Closed zhisong closed 5 years ago
Sure I can help. Do you want me to try compiling and running some of the test cases? Also, do you know why it was crashing in your case?
Yes, please try it on test cases.
The DGETRF subroutine is used to compute the LU decomposition of the matrix dMA. The dimension of dMA is (0:NN,0:NN), an (NN+1)*(NN+1) matrix. The parameter LDA is the size of the first dimension of the matrix. Actually here, only (0:NN-1, 1:NN) of dMA has been used and the rest is just junk. When passing dMA to DGETRF, one can slice the matrix by putting dMA(0:NN-1, 1:NN) there and LDA=NN. However, this does not seem to work on my machine. The alternative is to put dMA(0:NN, 1:NN) and LDA=NN+1, so the last column dMA(NN, 1:NN) will be discarded inside DGETRF.
OK I understand. I tried compilation and execution and the test cases run without problems.
However, if I use the routine compare_spec_outputs.m
and compare the output of the G3V02L1Fi.001.sp test case (comparison between your branch and the master), I get
Dabs: 2.0961e-13
Drel: 6.6933e-09
Estimate for df: 6.5642e-18
The two outputs can be considered the same
which is quite good but I would have thought that the results are exactly the same (Dabs=0).
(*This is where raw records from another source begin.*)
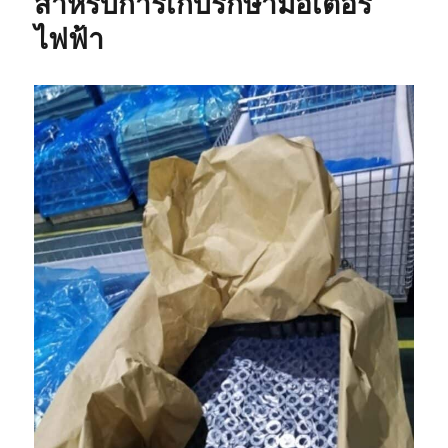
สำหรับการเก็บรักษามอเตอร์
ไฟฟ้า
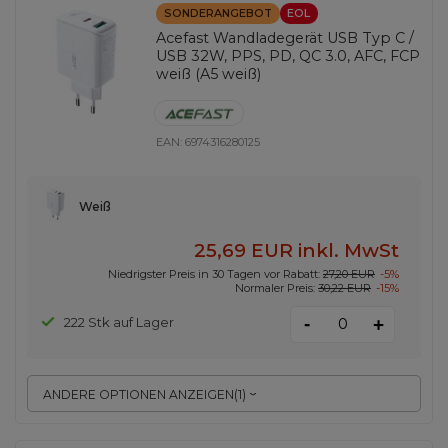
SONDERANGEBOT
EOL
Acefast Wandladegerät USB Typ C /
USB 32W, PPS, PD, QC 3.0, AFC, FCP
weiß (A5 weiß)
EAN:
6974316280125
Weiß
25,69 EUR
inkl. MwSt
Niedrigster Preis in 30 Tagen vor Rabatt:
27,20 EUR
-5%
Normaler Preis:
30,22 EUR
-15%
-
222 Stk auf Lager
+
ANDERE OPTIONEN ANZEIGEN
(
1
)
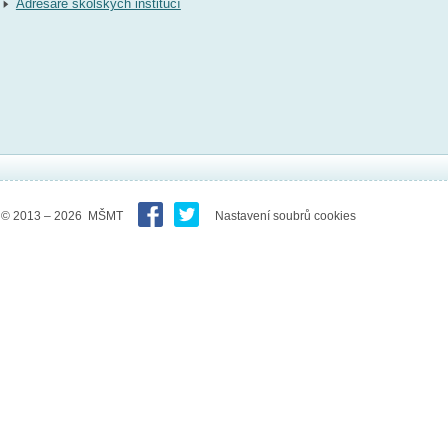
Adresáře školských institucí
© 2013 – 2026 MŠMT
Nastavení soubrů cookies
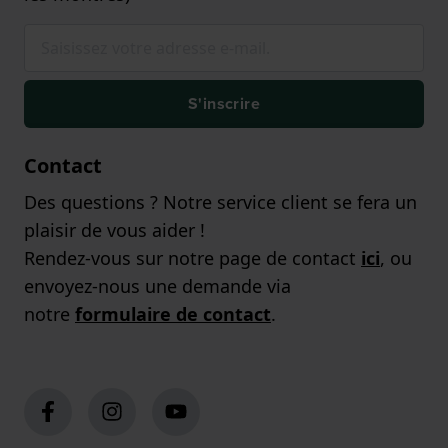
S'inscrire
Contact
Des questions ? Notre service client se fera un
plaisir de vous aider !
Rendez-vous sur notre page de contact
ici
, ou
envoyez-nous une demande via
notre
formulaire de contact
.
@jloizu I have a funny finding.
It seems that if I don't make clean then make after switching branches, even running the same file using the same branch will generate different results (although within tolerance).
If I switch branch, make clean then make, the lda_fix
branch is giving the same result as master
branch.
Dabs: 0 Drel: 0 Estimate for df: NaN The two outputs are exaclty the same
Can you please check this?
That is a funny finding indeed. However I tested in my case and it does not make any difference. Even if I do make clean before and after switching branches, I do not get exact agreement...
@jloizu I think this could be something to do with the version of Intel Fortran Compiler and MKL library. I tried the newest version on my machine (2019.3.199), the two branches produce exactly the same answer. If I use an older version (12.1.9.293), they will be different. What version of compiler and MKL are you using?
Also, note that the LU algorithm implemented by the Intel MKL library, DGETRF
, is not exact, but has an error bound |E| ≤c(min(m,n))ε P|L||U|
, where ε is the machine precision according to the following website:
https://software.intel.com/en-us/mkl-developer-reference-fortran-getrf
For solving a linear system of equation, the error could be found by applying another routine DGERFS
.
For the test case we've been running, the error is estimate to be 3e-13 (machine precision is 1e-16), which is reasonable.
@zhisong I am using Intel MKL 8.1
But since there is no randomness in the algorithm, the output should be the same (between two branches that are doing the same) regardless of the error in the LU algorithm, given the same input. Right? Or is the Lda_fix
branch using the LU algorithm differently?
Perhaps what @jonathanschilling mentioned is causing the differences? Namely, the compilation option -O3, which optimizes the order of operations and that can change for different code versions even if numerically equivalent, thus producing small differences in the output.
I tried with the -O0 compilation option and it still gives me the same (small) difference.
Sorry for messing up. I was not intended to push up these commits. I will remove this pull request and clean this up a bit.
I fixed a problem that crashes SPEC on raijin (Australian supercomputer). I am not sure if it creates problems on other machines. @jloizu @zhucaoxiang could you help me test out?